Based on the brief descriptions of the study that I’ve seen so far, the differences that were found between the narratives of psychopathic and non-psychopathic murderers could mostly be classified as differences in the use of narrative evaluation, which I described above. Evaluation includes causal words and emotion words. I assume that the researchers programmed the software to count causal and emotional words and phrases as well as words and phrases that referred to social needs–also examples of evaluation.
The differences in fluency could also be classified as differences in narrative structure. Differences in narrative structure, including evaluation, have been found in comparisons of children from different cultures and comparisons of children with developmental disorders such as ADHD, autism, and Williams syndrome.
Of course there are many limitations to this study. The authors suggest that their findings could be used to identify psychopaths, but I’d think it could only be used to distinguish between groups–not to diagnose individuals.
Whenever a story on research results is published in the media, people start to generalize the results in all sorts of inappropriate ways. For example, just because someone uses a lot of “uhs,” and “ums” in their speech, doesn’t make him or her a psychopath. I’d be really concerned if police departments tried to use the automated language analysis software to evaluate criminals.
I found some quotes from Gary Ridgeway’s confessions on-line. Ridgeway (pictured at the top of this post) is also known as the Green River killer. He has so far confessed to murdering nearly 50 women. I believe his confessions are even posted on You Tube. Here are some examples of his descriptions of his crimes. Keep in mind that a narrative is defined as two statements about the past that are temporally related.
Question: “How did you kill her?”
Ridgway: “I choked her, with my arm. One or two I choked with a towel.”
He doesn’t express any emotion toward the victims other than his own hatred and rage.
“All the women I killed them ’cause I wanted and it was hate, hated them,” he said….”They were just pieces of trash to me.

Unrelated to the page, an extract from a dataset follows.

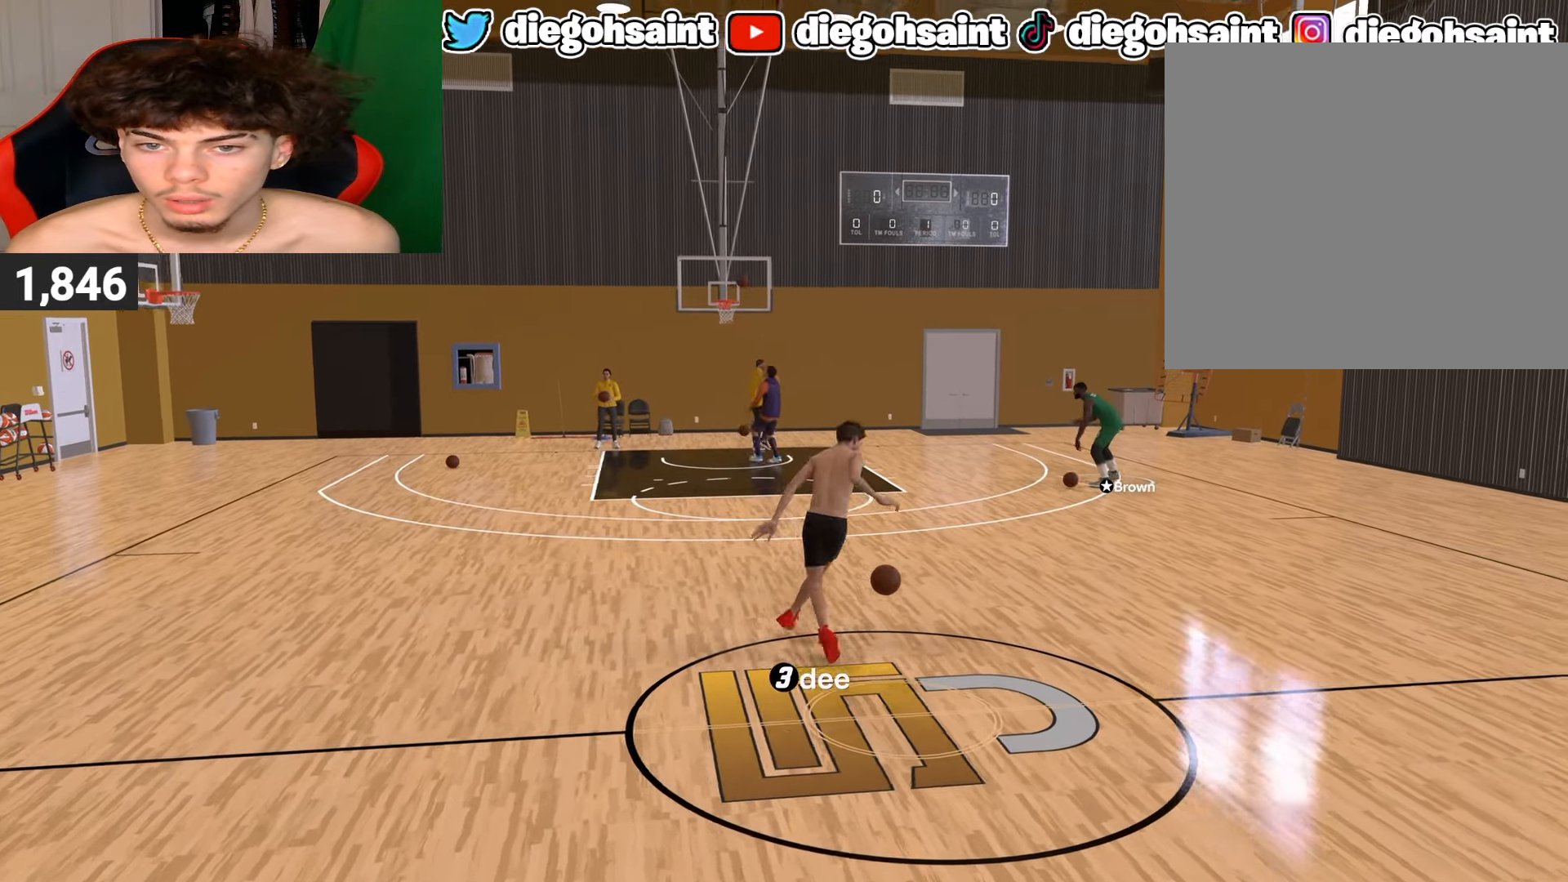
{"buttons": ["R2"], "left_stick": "left", "right_stick": "center", "events": [[67, "right_stick", "left"], [117, "right_stick", "center"], [417, "left_stick", "left"]]}
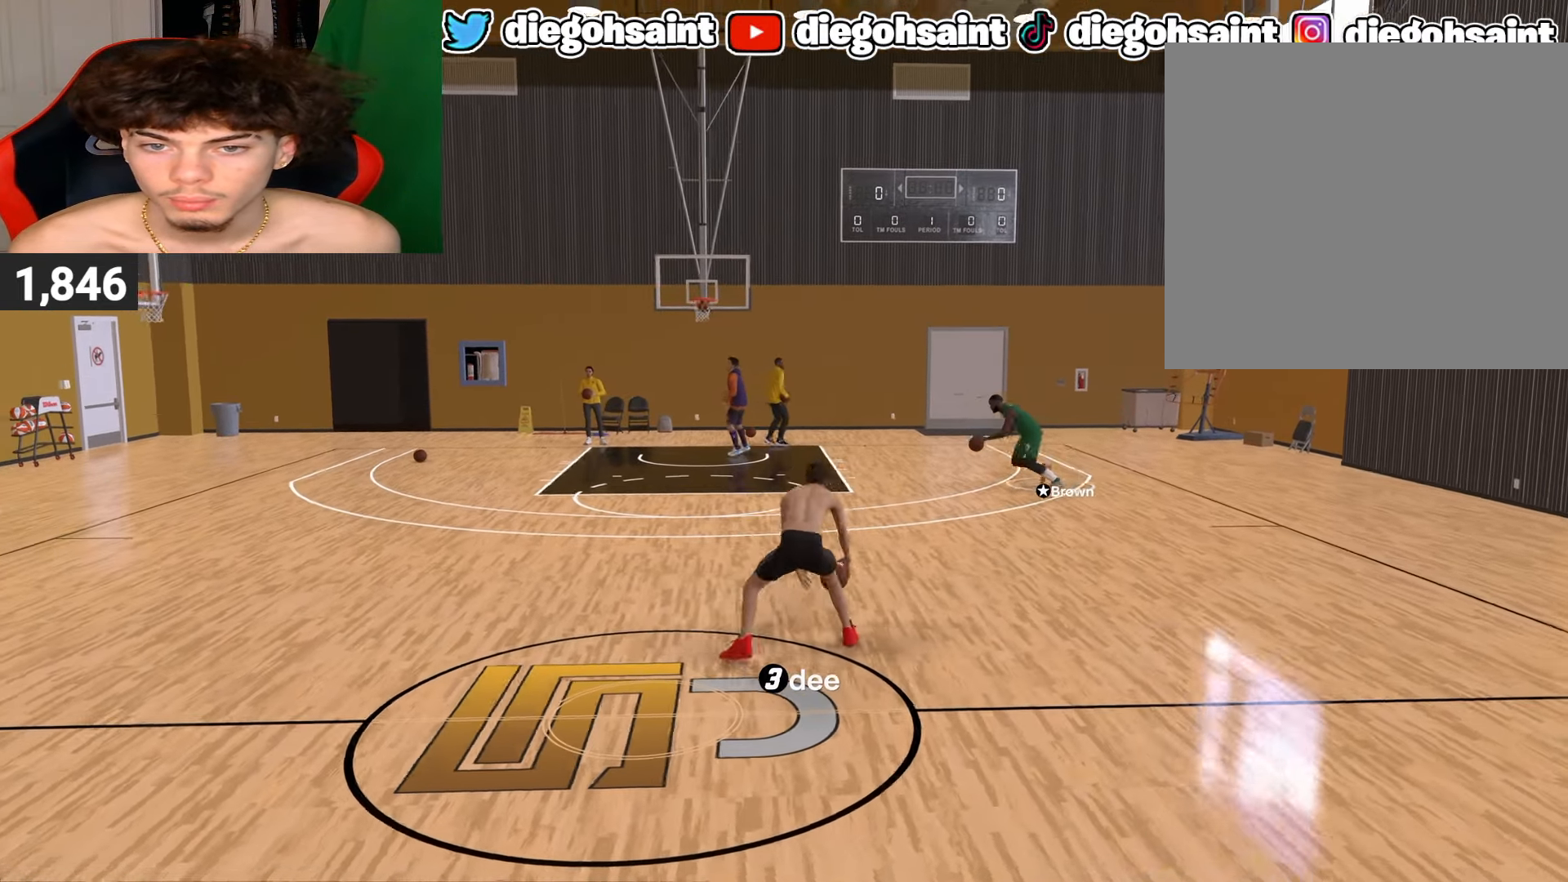
{"buttons": ["R2"], "left_stick": "center", "right_stick": "center", "events": [[17, "left_stick", "center"]]}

They were garbage,” he said.
When he talked about his own motivations, he included information about his emotions.
“I had control when I killed the women. I got my rage out for the time,” he said. “I did cry, yes I did, and that was the good part of me. I cried, but I still killed them and didn’t care anything about them.”
So Ridgeway’s “emotional flatness” was expressed in relation to his victims, but he describes himself as experiencing strong emotions. His problem is not understanding that other people also experience the same kinds of emotions. His lack of empathy allowed him to treat his victims as objects rather than feeling human beings.
If I were doing a follow-up to Hancock’s study, I would try to find a larger sample of psychopaths, including both males and females. I would specifically at expressions of emotion and note whether the words referred to the narrator or to other people. Since psychopaths are deficient in empathy, I would expect to find that they express more emotion in their narratives when talking about their own feelings than in references to the feelings of other people.